Supplied records: Begin

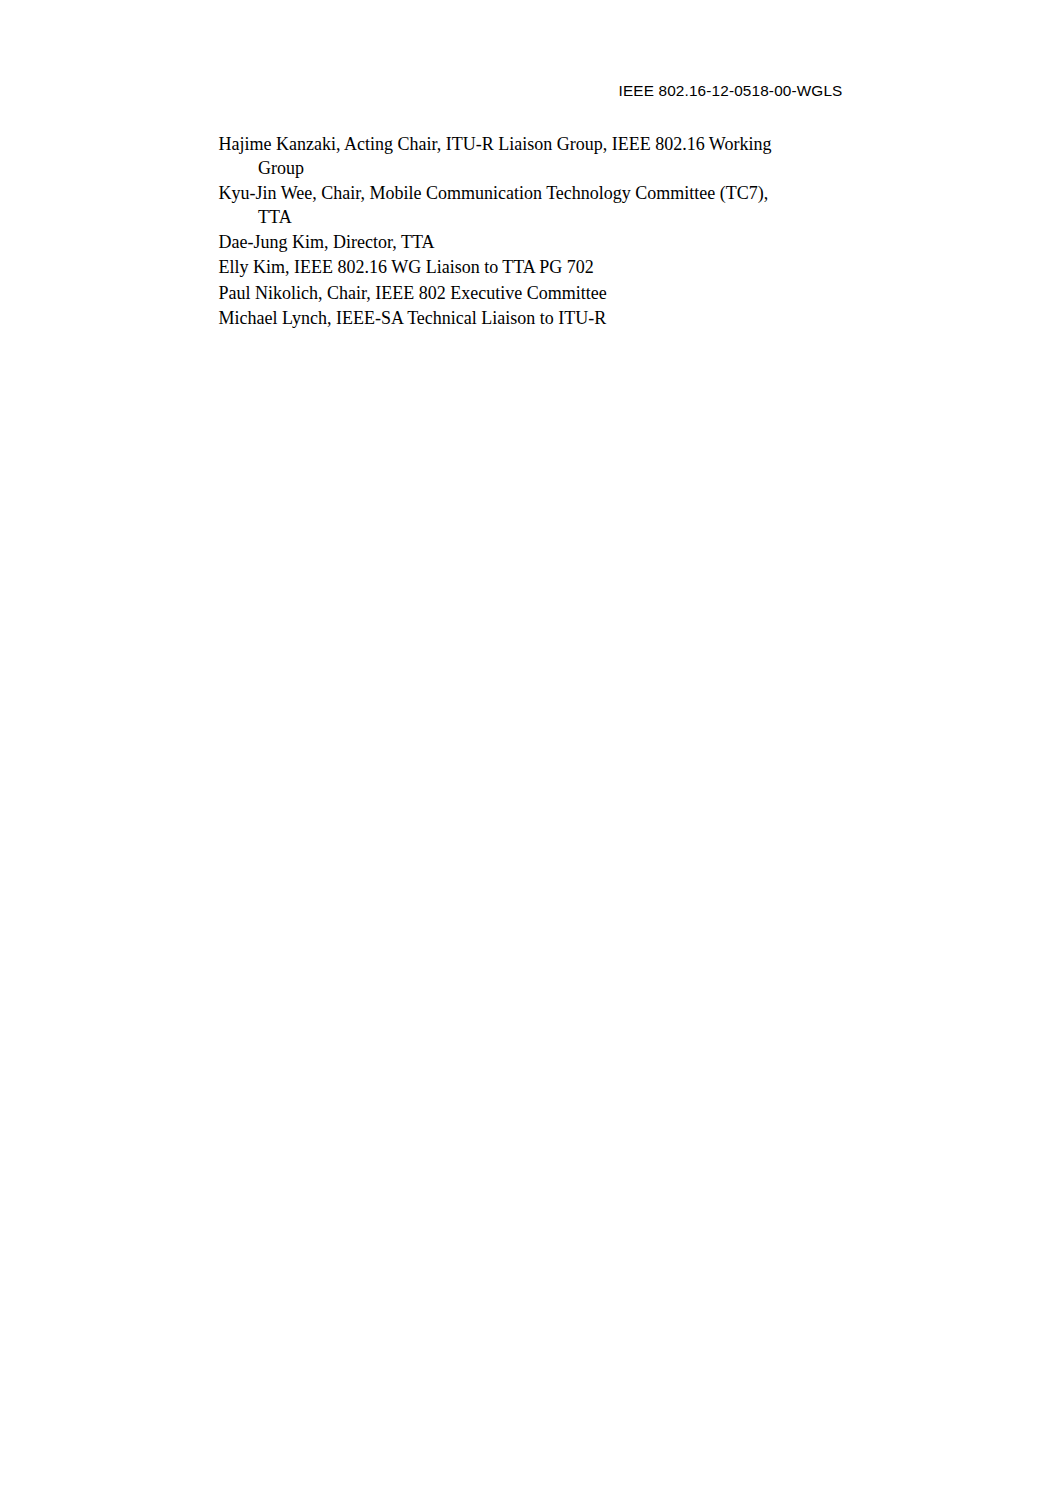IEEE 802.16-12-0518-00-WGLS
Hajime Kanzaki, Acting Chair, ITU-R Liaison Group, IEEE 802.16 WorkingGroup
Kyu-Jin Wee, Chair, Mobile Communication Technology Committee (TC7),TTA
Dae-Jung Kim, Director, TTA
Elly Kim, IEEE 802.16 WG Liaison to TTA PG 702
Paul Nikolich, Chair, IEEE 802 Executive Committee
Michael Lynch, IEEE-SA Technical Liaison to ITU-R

Supplied records: End

* [What is required] Where pictures occur in the material above, omit them and return everything else exactly.

* [Exercise result]
IEEE 802.16-12-0518-00-WGLS
Hajime Kanzaki, Acting Chair, ITU-R Liaison Group, IEEE 802.16 WorkingGroup
Kyu-Jin Wee, Chair, Mobile Communication Technology Committee (TC7),TTA
Dae-Jung Kim, Director, TTA
Elly Kim, IEEE 802.16 WG Liaison to TTA PG 702
Paul Nikolich, Chair, IEEE 802 Executive Committee
Michael Lynch, IEEE-SA Technical Liaison to ITU-R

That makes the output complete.